En wij zouden willen zeggen dat wij het anders zouden gedaan hebben, dat wij niet zoals Pilatus of Herodes zijn, zelfs niet zoals Judas.  Dat wij Jezus wel zouden verdedigen.  Dan zijn we zoals Petrus, die zegt: Heer, ik ben zelfs bereid om met u de gevangenis in te gaan en te sterven.  En we voelen ons dan groot en machtig. 

Maar zoals Petrus, worden we bang wanneer we alleen zijn.  En als er dan een dienstmeisje komt, die vraagt of wij ook bij die man horen, die uitgelachen, bespot en veroordeeld wordt, dan zeggen we: ik ken die man niet.

Tot drie keer toe zegt Petrus dat hij Jezus niet kende.  En dan kraait de haan en herinnert Petrus zich de woorden van Jezus.  Jezus draait zich om en kijkt Petrus aan.  En het is die blik van Jezus, die het hart van Petrus raakt en die hem verandert. 

Dat is de bekering van Petrus.  Hij weent, hij beseft hoe klein en hoe zwak hij is. Hij legt zijn hoogmoed af, zijn idee dat hij almachtig is en hij wordt een leerling die de kerk van Jezus zal opbouwen.

Dit lijdensverhaal van Jezus vraagt ons iets over ons eigen leven.  Het vraagt ons om zoals Jezus de moeilijkheden niet uit de weg te gaan.  Zoals aartsbisschop Romero die in zijn land grote problemen zag.  Een land waarin alleen een paar rijken het goed hadden, terwijl al de rest arm was en zonder toekomst.  Romero blijft bij de armen, hij laat hen niet in de steek.  Hij loopt niet weg van de armoede, om zijn eigen leven te redden.  Hij blijft bij hen en sterft tussen hen. 

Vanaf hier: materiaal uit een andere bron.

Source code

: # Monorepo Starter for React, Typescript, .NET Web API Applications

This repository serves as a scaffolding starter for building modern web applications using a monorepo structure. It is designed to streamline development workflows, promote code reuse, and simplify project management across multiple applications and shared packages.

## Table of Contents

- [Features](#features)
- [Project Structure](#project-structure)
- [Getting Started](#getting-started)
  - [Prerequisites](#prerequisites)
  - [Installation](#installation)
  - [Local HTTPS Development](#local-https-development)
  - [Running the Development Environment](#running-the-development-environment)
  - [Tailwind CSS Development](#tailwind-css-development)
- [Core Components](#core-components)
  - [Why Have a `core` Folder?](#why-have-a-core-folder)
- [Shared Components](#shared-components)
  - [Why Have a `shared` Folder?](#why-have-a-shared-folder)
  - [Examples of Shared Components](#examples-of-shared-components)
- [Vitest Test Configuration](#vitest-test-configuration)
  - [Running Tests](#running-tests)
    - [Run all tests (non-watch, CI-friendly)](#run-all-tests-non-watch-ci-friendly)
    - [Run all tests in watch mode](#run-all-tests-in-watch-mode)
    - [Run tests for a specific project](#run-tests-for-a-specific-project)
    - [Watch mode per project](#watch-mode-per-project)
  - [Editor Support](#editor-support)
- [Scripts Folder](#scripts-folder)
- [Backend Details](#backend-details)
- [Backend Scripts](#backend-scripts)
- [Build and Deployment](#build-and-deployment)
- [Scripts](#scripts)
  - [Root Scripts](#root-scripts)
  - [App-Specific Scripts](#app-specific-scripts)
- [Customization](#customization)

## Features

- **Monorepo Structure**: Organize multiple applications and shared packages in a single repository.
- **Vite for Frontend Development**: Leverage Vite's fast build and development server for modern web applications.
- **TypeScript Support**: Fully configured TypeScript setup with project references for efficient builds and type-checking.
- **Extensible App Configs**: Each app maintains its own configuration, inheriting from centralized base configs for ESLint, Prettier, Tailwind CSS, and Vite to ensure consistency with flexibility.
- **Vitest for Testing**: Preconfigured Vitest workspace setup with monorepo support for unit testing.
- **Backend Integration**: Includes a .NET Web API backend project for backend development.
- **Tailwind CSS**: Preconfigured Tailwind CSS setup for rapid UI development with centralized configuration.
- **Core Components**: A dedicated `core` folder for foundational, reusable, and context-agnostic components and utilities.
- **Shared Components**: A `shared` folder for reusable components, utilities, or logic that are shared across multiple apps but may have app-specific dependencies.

Maar het verhaal van Pasen eindigt niet met de dood van Jezus.  We weten dat de vrouwen teruggaan naar het graf en dat de zware steen is weggerold.  Dat is de vreugde van Pasen.  Dan zingen we Hallelujah, want onze heer is niet dood, hij leeft.  De dood heeft niet het laatste woord, de koning van de vrede overwint.

Bidden wij tot de Heer dat wij hem niet zouden verraden zoals Judas, dat wij hem niet zouden verloochenen zoals Petrus, dat wij hem niet in de steek zouden laten.  Bidden wij dat wij niet in slaap zouden vallen zoals de leerlingen op de olijfberg.  Bidden wij dat wij dicht bij Jezus zouden blijven en bij al wie lijdt in deze wereld.